'''

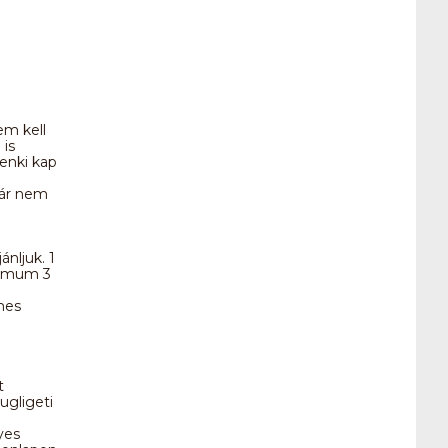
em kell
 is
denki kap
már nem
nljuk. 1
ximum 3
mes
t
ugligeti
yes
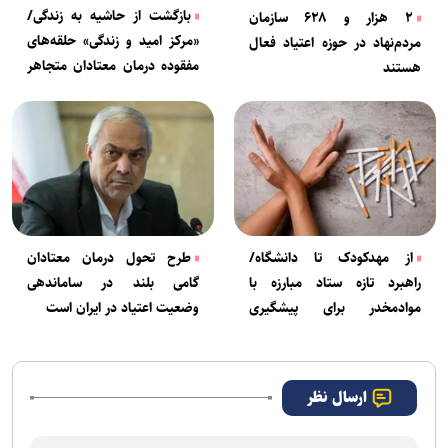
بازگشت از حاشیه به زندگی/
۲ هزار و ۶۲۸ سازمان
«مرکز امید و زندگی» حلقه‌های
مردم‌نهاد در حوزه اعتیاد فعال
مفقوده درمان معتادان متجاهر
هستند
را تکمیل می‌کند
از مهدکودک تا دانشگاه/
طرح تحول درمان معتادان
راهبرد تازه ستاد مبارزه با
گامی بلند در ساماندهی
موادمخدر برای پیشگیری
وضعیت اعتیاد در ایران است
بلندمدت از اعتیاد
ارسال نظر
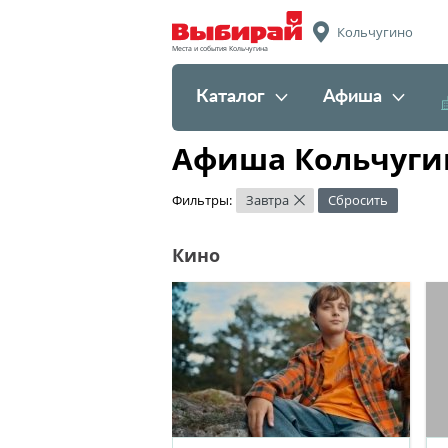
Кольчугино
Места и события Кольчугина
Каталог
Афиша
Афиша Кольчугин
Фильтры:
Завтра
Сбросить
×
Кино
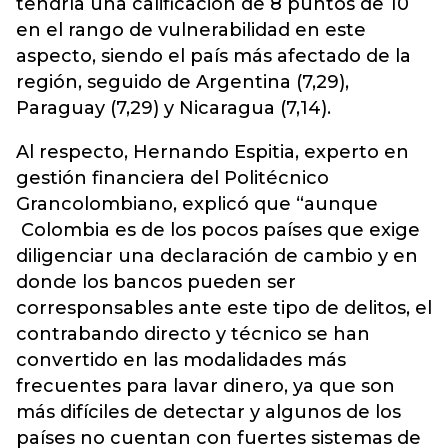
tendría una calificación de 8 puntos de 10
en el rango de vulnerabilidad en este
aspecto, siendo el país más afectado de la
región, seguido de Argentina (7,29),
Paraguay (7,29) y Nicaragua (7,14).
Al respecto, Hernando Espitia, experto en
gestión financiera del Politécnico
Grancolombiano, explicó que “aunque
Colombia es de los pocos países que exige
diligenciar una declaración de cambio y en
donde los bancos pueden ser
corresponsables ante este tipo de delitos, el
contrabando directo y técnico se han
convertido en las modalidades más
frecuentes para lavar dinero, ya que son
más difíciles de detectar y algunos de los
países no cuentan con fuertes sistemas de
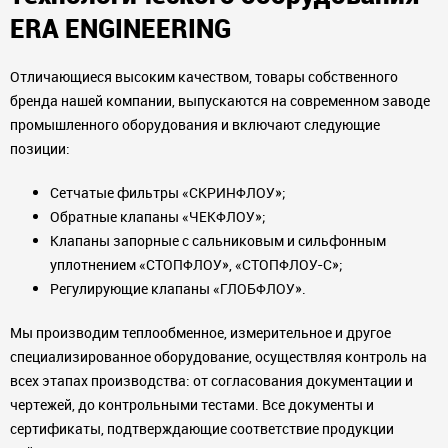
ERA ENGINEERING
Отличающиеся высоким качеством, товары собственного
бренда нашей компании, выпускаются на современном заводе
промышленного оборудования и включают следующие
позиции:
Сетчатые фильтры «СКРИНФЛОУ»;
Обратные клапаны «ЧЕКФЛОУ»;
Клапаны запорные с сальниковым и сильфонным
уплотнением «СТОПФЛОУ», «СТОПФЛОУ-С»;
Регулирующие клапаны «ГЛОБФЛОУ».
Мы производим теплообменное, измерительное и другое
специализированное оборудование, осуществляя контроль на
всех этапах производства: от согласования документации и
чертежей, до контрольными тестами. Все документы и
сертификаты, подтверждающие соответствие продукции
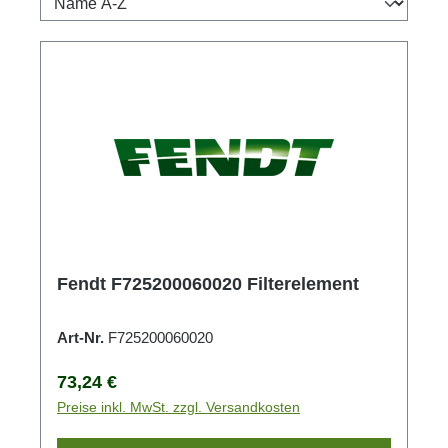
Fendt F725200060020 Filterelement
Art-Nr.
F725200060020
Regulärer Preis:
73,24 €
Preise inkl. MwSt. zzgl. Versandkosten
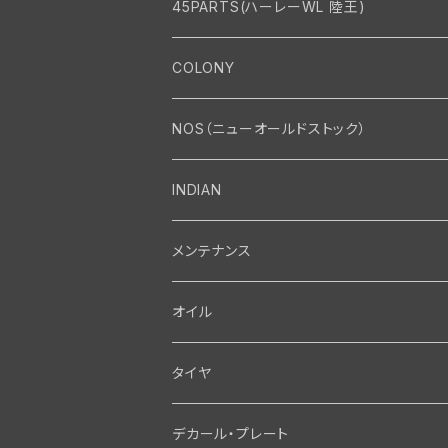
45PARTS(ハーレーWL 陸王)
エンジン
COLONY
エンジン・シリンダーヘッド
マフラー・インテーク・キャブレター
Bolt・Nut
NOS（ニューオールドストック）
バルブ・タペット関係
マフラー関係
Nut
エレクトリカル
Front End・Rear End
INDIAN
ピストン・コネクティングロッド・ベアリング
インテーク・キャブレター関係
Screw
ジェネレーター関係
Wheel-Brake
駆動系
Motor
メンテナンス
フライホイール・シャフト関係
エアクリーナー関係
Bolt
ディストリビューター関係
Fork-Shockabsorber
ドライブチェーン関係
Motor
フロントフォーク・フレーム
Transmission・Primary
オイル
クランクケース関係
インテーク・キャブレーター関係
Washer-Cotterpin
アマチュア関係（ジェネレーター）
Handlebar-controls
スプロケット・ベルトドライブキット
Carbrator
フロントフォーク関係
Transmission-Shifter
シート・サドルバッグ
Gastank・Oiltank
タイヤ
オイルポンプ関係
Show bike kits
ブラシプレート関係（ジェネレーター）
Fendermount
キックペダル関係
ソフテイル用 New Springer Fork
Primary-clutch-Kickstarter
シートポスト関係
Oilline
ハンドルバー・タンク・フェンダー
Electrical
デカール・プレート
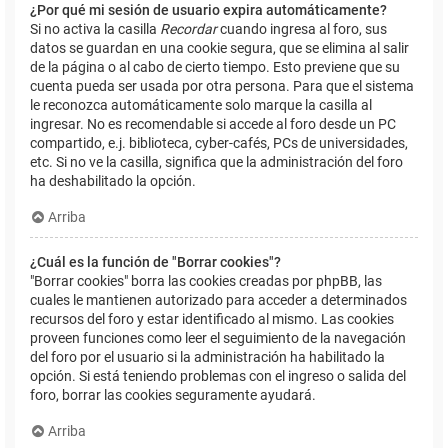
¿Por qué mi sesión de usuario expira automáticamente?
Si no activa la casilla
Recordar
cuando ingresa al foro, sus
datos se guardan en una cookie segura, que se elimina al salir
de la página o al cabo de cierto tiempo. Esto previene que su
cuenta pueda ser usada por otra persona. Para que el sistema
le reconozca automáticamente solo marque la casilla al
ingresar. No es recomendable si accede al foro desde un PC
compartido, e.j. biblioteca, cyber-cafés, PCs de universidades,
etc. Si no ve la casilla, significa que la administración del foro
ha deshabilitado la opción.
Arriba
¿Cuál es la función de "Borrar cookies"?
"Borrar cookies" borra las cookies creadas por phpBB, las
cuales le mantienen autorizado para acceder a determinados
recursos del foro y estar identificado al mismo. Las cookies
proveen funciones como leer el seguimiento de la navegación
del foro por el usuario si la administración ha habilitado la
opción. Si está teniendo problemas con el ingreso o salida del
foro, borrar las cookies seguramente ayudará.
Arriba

'''

- Assigned task -
Reproduce every one of the lines above character for character, and omit the pictures from your answer.

- Exercise solution -
em kell
 is
denki kap
már nem
nljuk. 1
ximum 3
mes
t
ugligeti
yes
بازگشت از حاشیه به زندگی/
۲ هزار و ۶۲۸ سازمان
«مرکز امید و زندگی» حلقه‌های
مردم‌نهاد در حوزه اعتیاد فعال
مفقوده درمان معتادان متجاهر
هستند
را تکمیل می‌کند
از مهدکودک تا دانشگاه/
طرح تحول درمان معتادان
راهبرد تازه ستاد مبارزه با
گامی بلند در ساماندهی
موادمخدر برای پیشگیری
وضعیت اعتیاد در ایران است
بلندمدت از اعتیاد
ارسال نظر
Кольчугино
Места и события Кольчугина
Каталог
Афиша
Афиша Кольчугин
Фильтры:
Завтра
Сбросить
×
Кино
tendría una calificación de 8 puntos de 10
en el rango de vulnerabilidad en este
aspecto, siendo el país más afectado de la
región, seguido de Argentina (7,29),
Paraguay (7,29) y Nicaragua (7,14).
Al respecto, Hernando Espitia, experto en
gestión financiera del Politécnico
Grancolombiano, explicó que “aunque
Colombia es de los pocos países que exige
diligenciar una declaración de cambio y en
donde los bancos pueden ser
corresponsables ante este tipo de delitos, el
contrabando directo y técnico se han
convertido en las modalidades más
frecuentes para lavar dinero, ya que son
más difíciles de detectar y algunos de los
países no cuentan con fuertes sistemas de
ERA ENGINEERING
Отличающиеся высоким качеством, товары собственного
бренда нашей компании, выпускаются на современном заводе
промышленного оборудования и включают следующие
позиции:
Сетчатые фильтры «СКРИНФЛОУ»;
Обратные клапаны «ЧЕКФЛОУ»;
Клапаны запорные с сальниковым и сильфонным
уплотнением «СТОПФЛОУ», «СТОПФЛОУ-С»;
Регулирующие клапаны «ГЛОБФЛОУ».
Мы производим теплообменное, измерительное и другое
специализированное оборудование, осуществляя контроль на
всех этапах производства: от согласования документации и
чертежей, до контрольными тестами. Все документы и
сертификаты, подтверждающие соответствие продукции
Fendt F725200060020 Filterelement
Art-Nr.
F725200060020
Regulärer Preis:
73,24 €
Preise inkl. MwSt. zzgl. Versandkosten
45PARTS(ハーレーWL 陸王)
エンジン
COLONY
エンジン・シリンダーヘッド
マフラー・インテーク・キャブレター
Bolt・Nut
NOS（ニューオールドストック）
バルブ・タペット関係
マフラー関係
Nut
エレクトリカル
Front End・Rear End
INDIAN
ピストン・コネクティングロッド・ベアリング
インテーク・キャブレター関係
Screw
ジェネレーター関係
Wheel-Brake
駆動系
Motor
メンテナンス
フライホイール・シャフト関係
エアクリーナー関係
Bolt
ディストリビューター関係
Fork-Shockabsorber
ドライブチェーン関係
Motor
フロントフォーク・フレーム
Transmission・Primary
オイル
クランクケース関係
インテーク・キャブレーター関係
Washer-Cotterpin
アマチュア関係（ジェネレーター）
Handlebar-controls
スプロケット・ベルトドライブキット
Carbrator
フロントフォーク関係
Transmission-Shifter
シート・サドルバッグ
Gastank・Oiltank
タイヤ
オイルポンプ関係
Show bike kits
ブラシプレート関係（ジェネレーター）
Fendermount
キックペダル関係
ソフテイル用 New Springer Fork
Primary-clutch-Kickstarter
シートポスト関係
Oilline
ハンドルバー・タンク・フェンダー
Electrical
デカール・プレート
¿Por qué mi sesión de usuario expira automáticamente?
Si no activa la casilla
Recordar
cuando ingresa al foro, sus
datos se guardan en una cookie segura, que se elimina al salir
de la página o al cabo de cierto tiempo. Esto previene que su
cuenta pueda ser usada por otra persona. Para que el sistema
le reconozca automáticamente solo marque la casilla al
ingresar. No es recomendable si accede al foro desde un PC
compartido, e.j. biblioteca, cyber-cafés, PCs de universidades,
etc. Si no ve la casilla, significa que la administración del foro
ha deshabilitado la opción.
Arriba
¿Cuál es la función de "Borrar cookies"?
"Borrar cookies" borra las cookies creadas por phpBB, las
cuales le mantienen autorizado para acceder a determinados
recursos del foro y estar identificado al mismo. Las cookies
proveen funciones como leer el seguimiento de la navegación
del foro por el usuario si la administración ha habilitado la
opción. Si está teniendo problemas con el ingreso o salida del
foro, borrar las cookies seguramente ayudará.
Arriba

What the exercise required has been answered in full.